Input for this task:
+++++
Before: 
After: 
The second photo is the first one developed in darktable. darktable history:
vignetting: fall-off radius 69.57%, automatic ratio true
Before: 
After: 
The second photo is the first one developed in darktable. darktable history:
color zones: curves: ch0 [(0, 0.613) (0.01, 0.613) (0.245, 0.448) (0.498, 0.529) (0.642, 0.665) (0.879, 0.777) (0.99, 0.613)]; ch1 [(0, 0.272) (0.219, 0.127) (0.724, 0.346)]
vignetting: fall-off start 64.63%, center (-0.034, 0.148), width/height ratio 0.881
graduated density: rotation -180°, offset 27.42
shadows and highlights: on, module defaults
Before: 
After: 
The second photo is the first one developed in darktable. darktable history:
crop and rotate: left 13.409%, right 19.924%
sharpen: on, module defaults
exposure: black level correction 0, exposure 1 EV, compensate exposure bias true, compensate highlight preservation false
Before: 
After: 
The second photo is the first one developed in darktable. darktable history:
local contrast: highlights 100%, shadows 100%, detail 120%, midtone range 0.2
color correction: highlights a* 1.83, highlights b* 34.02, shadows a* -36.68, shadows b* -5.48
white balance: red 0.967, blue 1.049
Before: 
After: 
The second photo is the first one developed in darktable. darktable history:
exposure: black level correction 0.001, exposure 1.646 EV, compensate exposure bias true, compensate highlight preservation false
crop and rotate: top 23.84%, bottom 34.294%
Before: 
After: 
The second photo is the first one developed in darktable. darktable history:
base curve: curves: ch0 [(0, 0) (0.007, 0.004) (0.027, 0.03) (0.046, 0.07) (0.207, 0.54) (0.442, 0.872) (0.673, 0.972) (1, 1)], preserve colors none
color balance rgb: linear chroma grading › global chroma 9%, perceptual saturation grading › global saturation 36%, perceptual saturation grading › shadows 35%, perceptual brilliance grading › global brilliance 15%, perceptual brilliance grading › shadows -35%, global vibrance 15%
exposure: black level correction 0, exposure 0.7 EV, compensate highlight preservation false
+++++
Goal of the exercise:
Reproduce every item above word for word, without changing, adding, or leaving out anything.

Output:
Before: 
After: 
The second photo is the first one developed in darktable. darktable history:
vignetting: fall-off radius 69.57%, automatic ratio true
Before: 
After: 
The second photo is the first one developed in darktable. darktable history:
color zones: curves: ch0 [(0, 0.613) (0.01, 0.613) (0.245, 0.448) (0.498, 0.529) (0.642, 0.665) (0.879, 0.777) (0.99, 0.613)]; ch1 [(0, 0.272) (0.219, 0.127) (0.724, 0.346)]
vignetting: fall-off start 64.63%, center (-0.034, 0.148), width/height ratio 0.881
graduated density: rotation -180°, offset 27.42
shadows and highlights: on, module defaults
Before: 
After: 
The second photo is the first one developed in darktable. darktable history:
crop and rotate: left 13.409%, right 19.924%
sharpen: on, module defaults
exposure: black level correction 0, exposure 1 EV, compensate exposure bias true, compensate highlight preservation false
Before: 
After: 
The second photo is the first one developed in darktable. darktable history:
local contrast: highlights 100%, shadows 100%, detail 120%, midtone range 0.2
color correction: highlights a* 1.83, highlights b* 34.02, shadows a* -36.68, shadows b* -5.48
white balance: red 0.967, blue 1.049
Before: 
After: 
The second photo is the first one developed in darktable. darktable history:
exposure: black level correction 0.001, exposure 1.646 EV, compensate exposure bias true, compensate highlight preservation false
crop and rotate: top 23.84%, bottom 34.294%
Before: 
After: 
The second photo is the first one developed in darktable. darktable history:
base curve: curves: ch0 [(0, 0) (0.007, 0.004) (0.027, 0.03) (0.046, 0.07) (0.207, 0.54) (0.442, 0.872) (0.673, 0.972) (1, 1)], preserve colors none
color balance rgb: linear chroma grading › global chroma 9%, perceptual saturation grading › global saturation 36%, perceptual saturation grading › shadows 35%, perceptual brilliance grading › global brilliance 15%, perceptual brilliance grading › shadows -35%, global vibrance 15%
exposure: black level correction 0, exposure 0.7 EV, compensate highlight preservation false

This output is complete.